Before I commence with Chateaubriand's account of William Pitt, I'd like to make it crystal clear that I'm no admirer of Mr. Chateaubriand. It should also be known that Chateaubriand was never on intimate terms with Pitt, and in actual fact, he barely knew him.
Nevertheless, Pitt held such a significant and powerful position in the landscape of late 18th and early 19th century British politics that we are left with numerous observations of him by his contemporaries. Suffice it to say that not all of these anecdotes and descriptions are necessarily endearing.

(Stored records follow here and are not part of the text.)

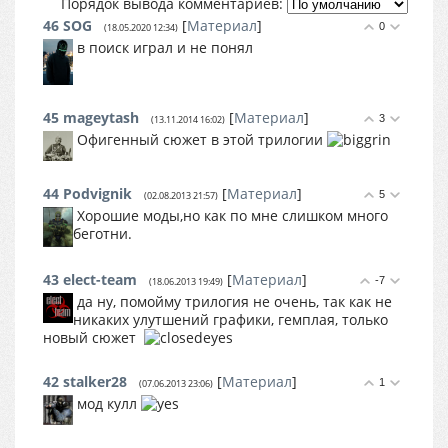
Порядок вывода комментариев:
46
SOG
[
Материал
]
0
(18.05.2020 12:34)
в поиск играл и не понял
45
mageytash
[
Материал
]
3
(13.11.2014 16:02)
Офигенный сюжет в этой трилогии
44
Podvignik
[
Материал
]
5
(02.08.2013 21:57)
Хорошие моды,но как по мне слишком много
беготни.
43
elect-team
[
Материал
]
-7
(18.06.2013 19:49)
да ну, помойму трилогия не очень, так как не
никаких улутшений графики, гемплая, только
новый сюжет
42
stalker28
[
Материал
]
1
(07.06.2013 23:06)
мод кулл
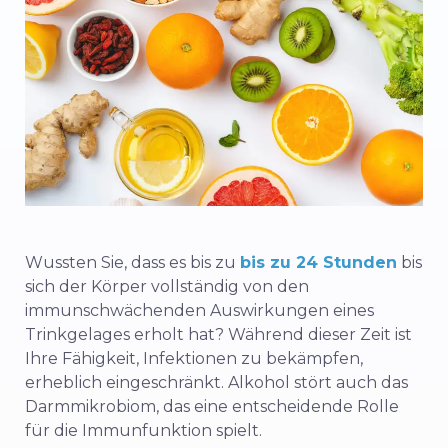
Wussten Sie, dass es bis zu
bis zu 24 Stunden
bis
sich der Körper vollständig von den
immunschwächenden Auswirkungen eines
Trinkgelages erholt hat? Während dieser Zeit ist
Ihre Fähigkeit, Infektionen zu bekämpfen,
erheblich eingeschränkt. Alkohol stört auch das
Darmmikrobiom, das eine entscheidende Rolle
für die Immunfunktion spielt.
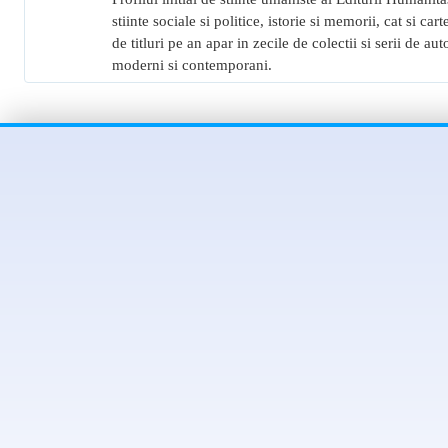
stiinte sociale si politice, istorie si memorii, cat si ca
de titluri pe an apar in zecile de colectii si serii de a
moderni si contemporani.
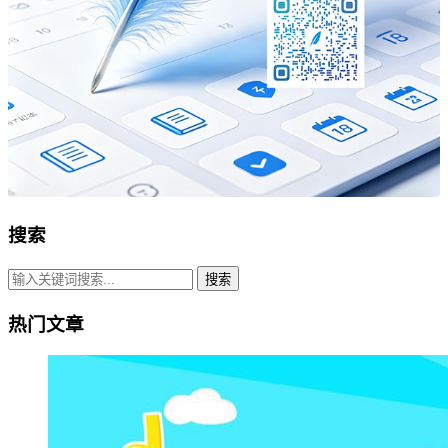
搜索
搜索
热门文章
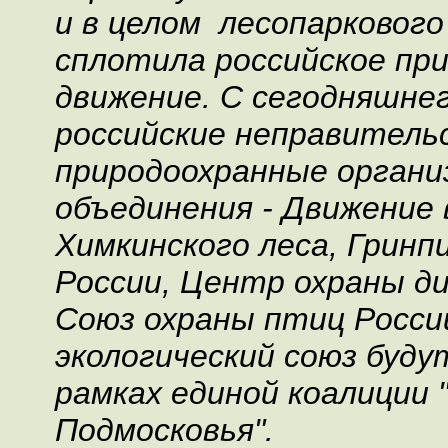
и в целом лесопарковог
сплотила российское пр
движение. С сегодняшне
российские неправител
природоохранные органи
объединения - Движение
Химкинского леса, Гринп
России, Центр охраны ди
Союз охраны птиц Росси
экологический союз буду
рамках единой коалиции 
Подмосковья".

Below is an extract of Chateaubriand's assessment of Pitt:
"Pitt, tall and slender, had an air at once melancholy and sarcastic. His delivery was cold, his intonation monotonous, his action scarcely perceptible. At the same time, the lucidness and the fluency of his thoughts, the logic of his arguments, suddenly irradiated with flashes of eloquence, rendered his talent something above the ordinary line."
What is most striking is that although Chateaubriand wasn't overly fond of Pitt by any stretch of the imagination, he still managed to pay him a huge compliment in admitting that his eloquence and oratorical powers were beyond the norm.
Chateaubriand, in Prescott, W. H. (1864) Biographical and Critical Miscellanies. Philadelphia, USA: J.B. Lippincott & Co., p. 289.